ORIGINAL FRENCH ARTICLE: La tournée de Bush ravive les tensions
by By D. B.
Translated Tuesday 7 March 2006, by
George W. Bush ended his South Asian tour in Pakistan with the hope of strengthening ties with leaders in Kabul, New Delhi and Islamabad. At the same time, the US president faced considerable public hostility to his policies of aggression.
The historic accord with India, most notably with regard to India’s nuclear program, set off massive demonstrations in many Indian cities denouncing the new strategic partnership with Washington, whose primary objective is to balance China’s power in the region and further open up the Indian economy.

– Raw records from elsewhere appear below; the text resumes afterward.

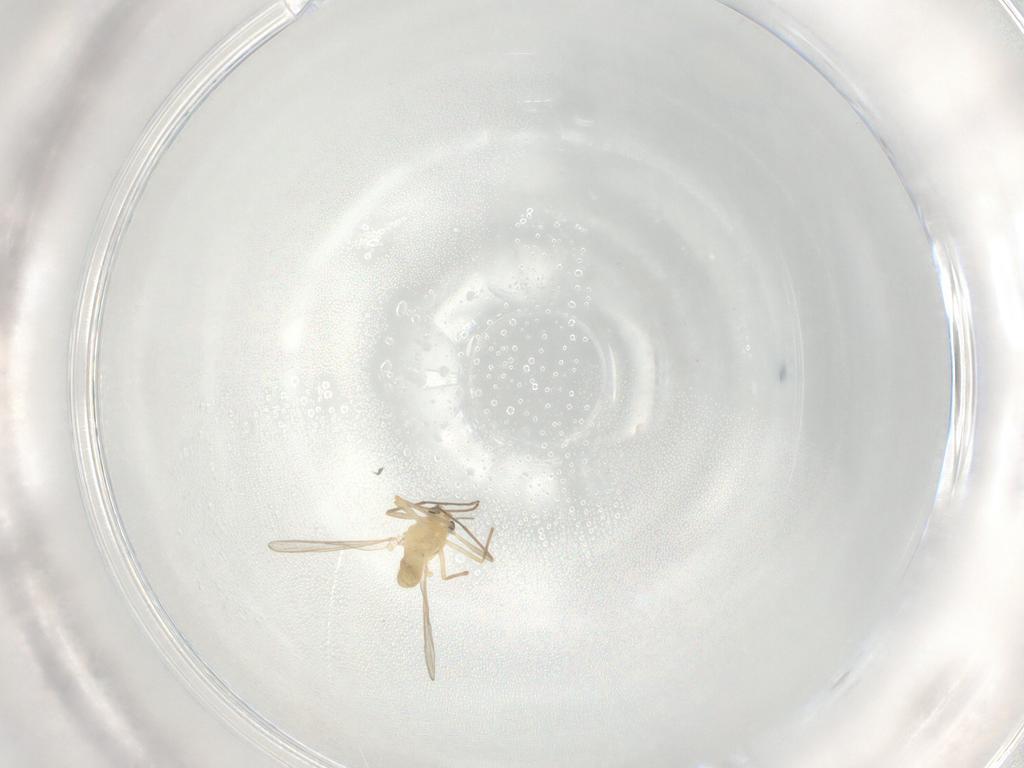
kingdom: Animalia
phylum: Arthropoda
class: Insecta
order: Diptera
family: Chironomidae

If the "war on terror" was a dominating theme in Bush’s discussions with Indian Prime Minister, Manmohan Singh, Pakistani President Pervez Musharraf, and Afghan President Hamid Karzai, Bush’s trip raised more questions than it answered and fueled more rancor in the region rather than easing tensions.
Bush has refused to consider a nuclear deal for Pakistan like the one just reached with India. He hasn’t even advanced negotiations on the future of Kashmir, a long-standing source of conflict between New Delhi and Islamabad.
The US president came to demand that Islamabad engage more resolutely in the war against al Qaeda and the fundamentalist militias who still control the Afghan border areas, heightening the risk of destabilization in the country.
Waziristan, a tribal area in northwest Pakistan, is currently in revolt and the government has little control. Tribal militias and Pakistani forces traded fire Saturday while Bush was in Islamabad. Hundreds of the area’s inhabitants have fled the clashes, which have killed nearly fifty people.